> **ASSIGNMENT**: Report every line below that carries the word "edge".

> **RECORDS SHOWN**:
•••

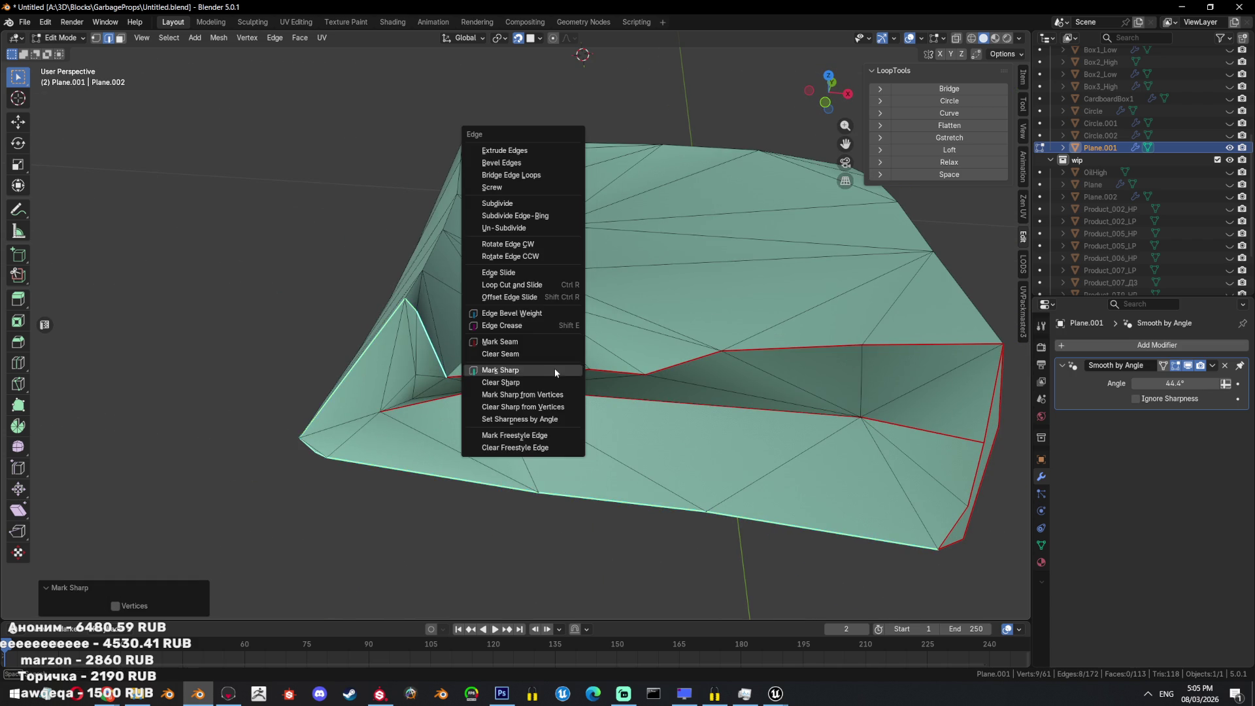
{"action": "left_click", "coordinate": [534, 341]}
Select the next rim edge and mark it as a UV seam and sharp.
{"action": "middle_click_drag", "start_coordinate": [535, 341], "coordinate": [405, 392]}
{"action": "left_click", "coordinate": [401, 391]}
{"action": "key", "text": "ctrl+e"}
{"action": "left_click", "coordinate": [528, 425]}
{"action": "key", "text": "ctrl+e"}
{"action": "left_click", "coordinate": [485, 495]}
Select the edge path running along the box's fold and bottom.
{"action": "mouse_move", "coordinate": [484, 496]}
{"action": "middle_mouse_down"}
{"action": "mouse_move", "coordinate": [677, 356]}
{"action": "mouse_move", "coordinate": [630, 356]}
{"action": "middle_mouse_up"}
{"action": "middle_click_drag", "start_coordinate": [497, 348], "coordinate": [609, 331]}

•••

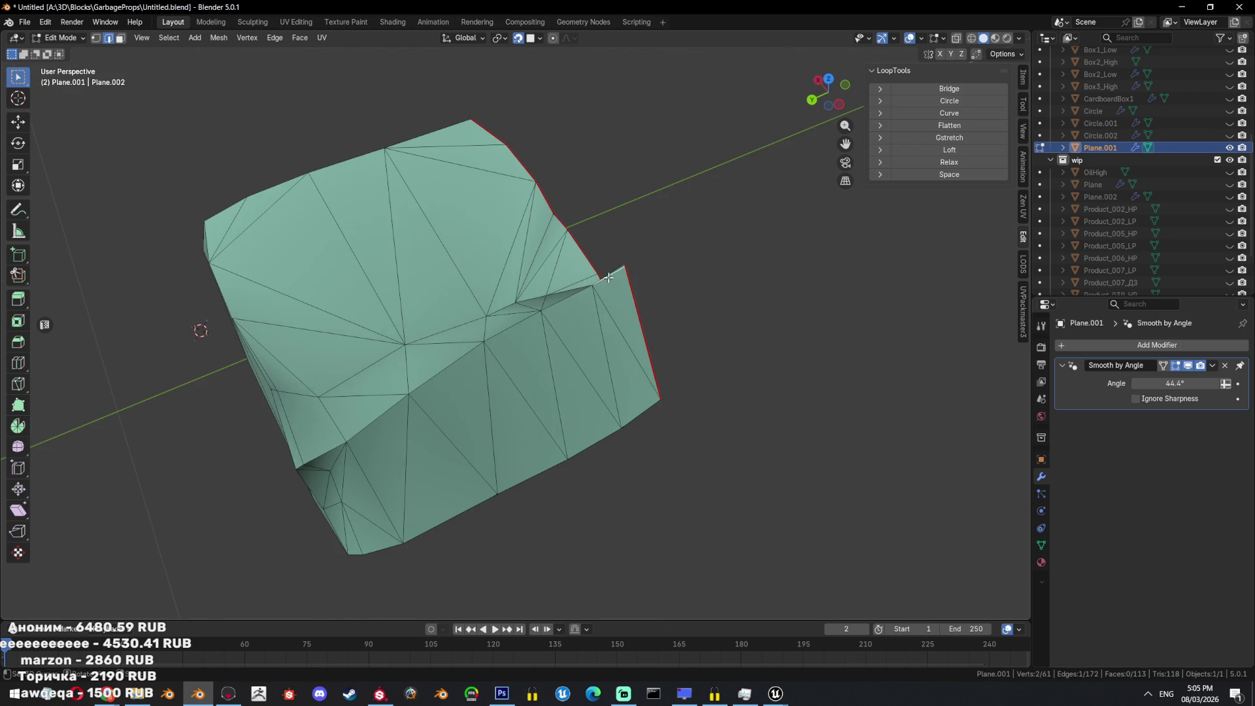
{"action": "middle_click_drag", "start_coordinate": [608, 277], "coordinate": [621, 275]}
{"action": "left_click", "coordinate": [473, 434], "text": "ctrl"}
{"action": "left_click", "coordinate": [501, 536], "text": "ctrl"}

•••

> **EXERCISE OUTPUT**:
Select the next rim edge and mark it as a UV seam and sharp.
Select the edge path running along the box's fold and bottom.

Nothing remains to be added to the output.